Será que essa última eleição, então, faz parte do padrão pelo qual progressistas ocasionalmente são autorizados a ter voz, mas nunca a ameaçar o sistema? É o que pensam reformistas e observadores ocidentais, após um pleito em que os resultados parecem uniformes demais para serem dignos de crédito.
Quer a contagem dos votos tenha sido fraudada ou não -e vale recordar que Ahmadinejad tem considerável base de apoio entre os pobres e a linha dura-, o fato de que os reformistas obtiveram uma parcela tão pequena dos votos deixa seus partidários gravemente insatisfeitos.

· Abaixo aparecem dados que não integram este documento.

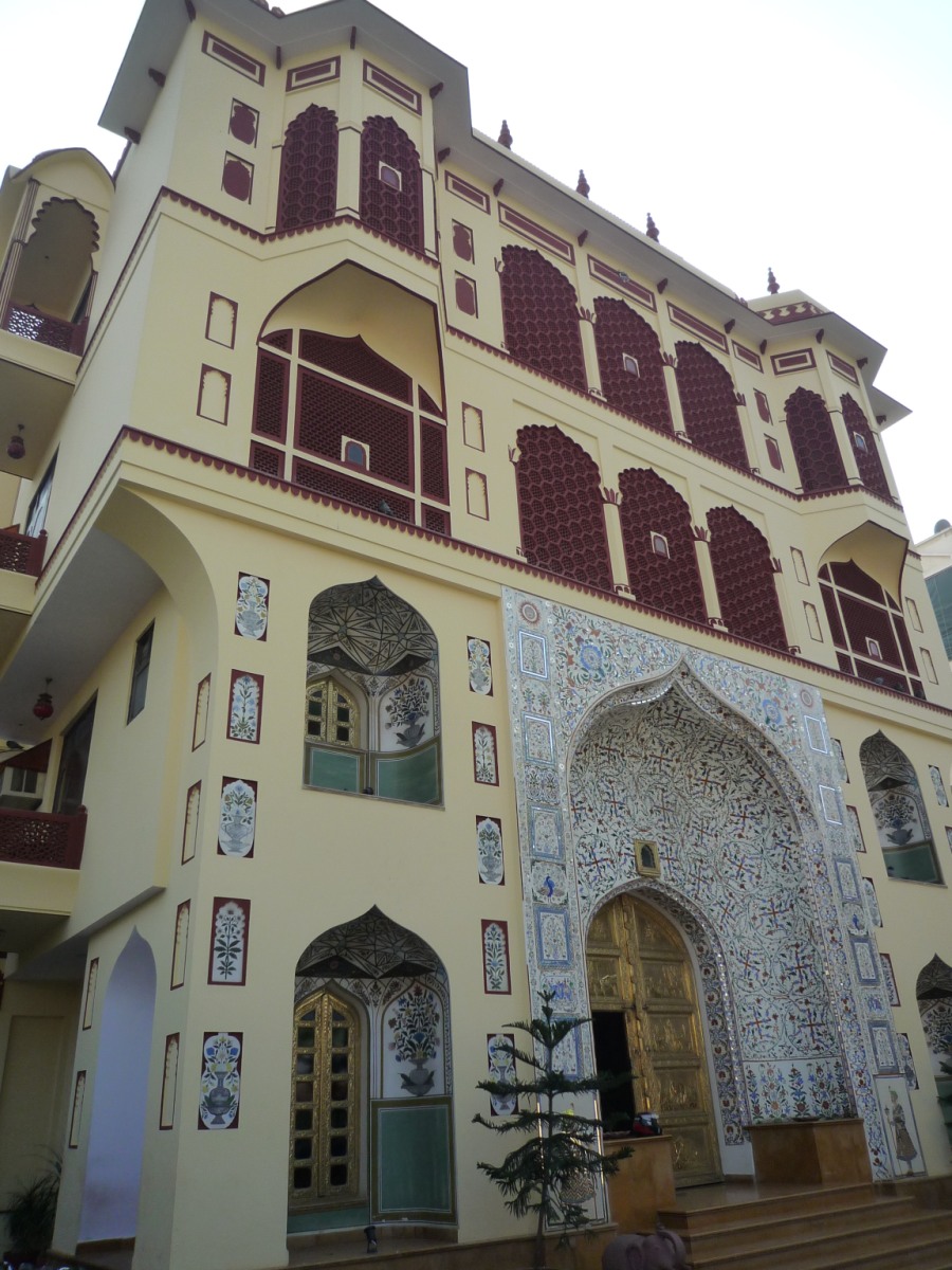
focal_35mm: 25
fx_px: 917
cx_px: 476
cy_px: 635
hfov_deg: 54.9
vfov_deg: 69.4
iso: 160
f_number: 3.5
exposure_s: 1/500
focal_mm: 4.4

Houve energia demais na campanha para que o aiatolá Khamenei agora diga que os partidos reformistas devem recuar e aceitar "o veredicto da maioria".
Isso não quer dizer que o mundo em geral esteja diante de um país mais hostil ou mais implacável do que antes. A política em relação ao desenvolvimento nuclear e as respostas à mão estendida por Obama não são decididas pelo presidente do Irã, mas pelo aiatolá.

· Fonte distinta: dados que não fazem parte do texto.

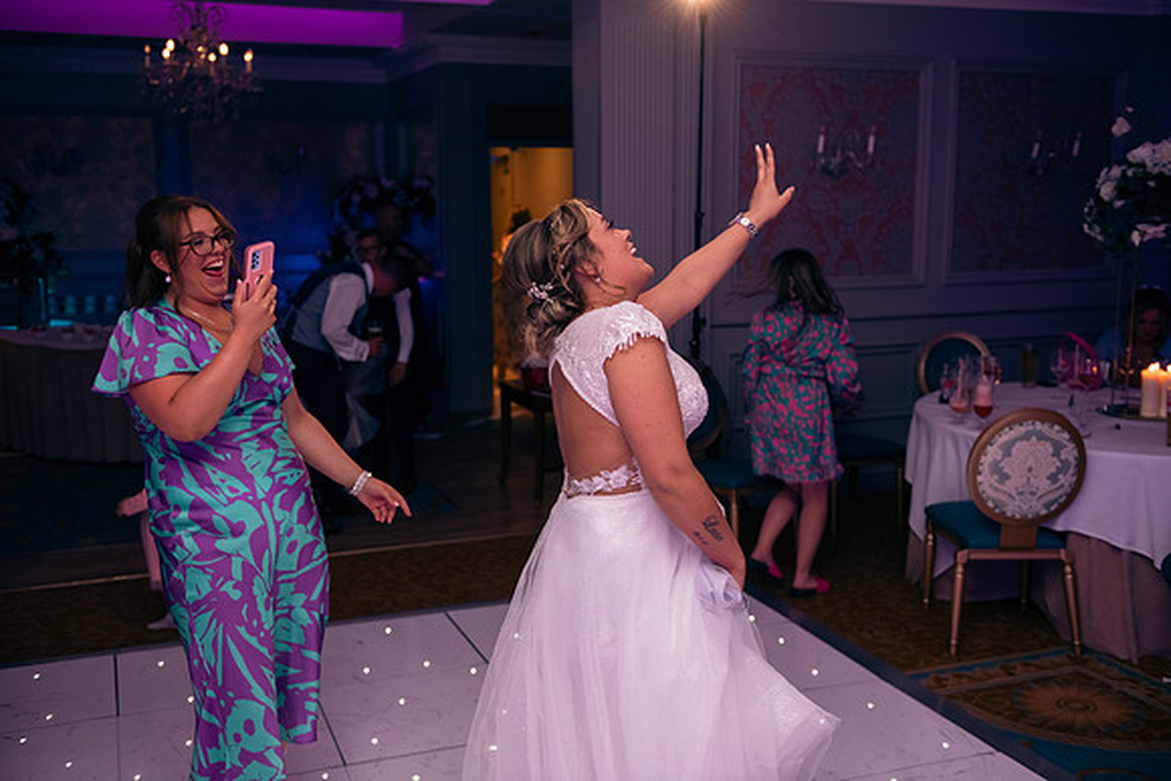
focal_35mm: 38
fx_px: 1236
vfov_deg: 35.1
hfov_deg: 50.7
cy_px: 390
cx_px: 586
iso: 800
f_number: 3.5
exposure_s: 1/160
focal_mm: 38
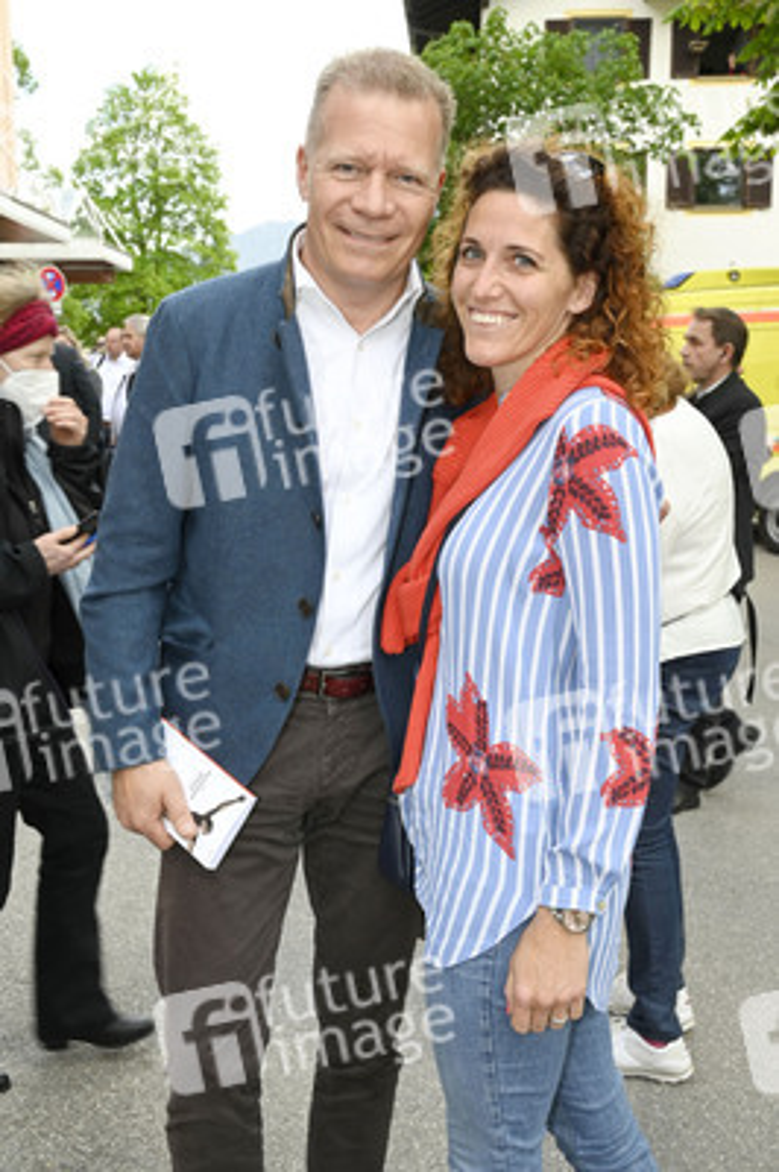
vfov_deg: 51.9
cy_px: 586
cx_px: 390
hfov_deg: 35.9
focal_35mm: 37
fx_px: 1203
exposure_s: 1/160
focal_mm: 37
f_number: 9
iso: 640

A eleição traz maus agouros ao próprio Irã. Sob Ahmadinejad, o país se tornou mais opressor e mais incompetente na administração da economia. O custo de uma política que bloqueou investimentos, freou o desenvolvimento e restringiu os mercados é pesado e ficará mais ainda, a não ser que acorram mudanças reais.
Uma década atrás, os reformistas pensaram que tinham inaugurado um novo começo com Khatami, apenas para sofrerem uma desilusão e se introverterem. O Irã está mudando, por conta de fatores demográficos, educacionais e de comunicações. Talvez desta vez seja diferente. Uma vez deslanchado, o ímpeto por transformações pode ser irrefreável.
Assim, mais uma vez, o Ocidente se vê diante de um dilema que opõe seus princípios a seus interesses. Seus princípios podem exigir que conteste o pleito no Irã. Seus interesses o aconselham a tratar com quem quer que esteja no poder. Seria conveniente fazê-lo. Todas as esperanças e expressões de apoio do mundo externo não ajudaram os reformistas nesta ocasião. E é pouco provável que o façam depois dela.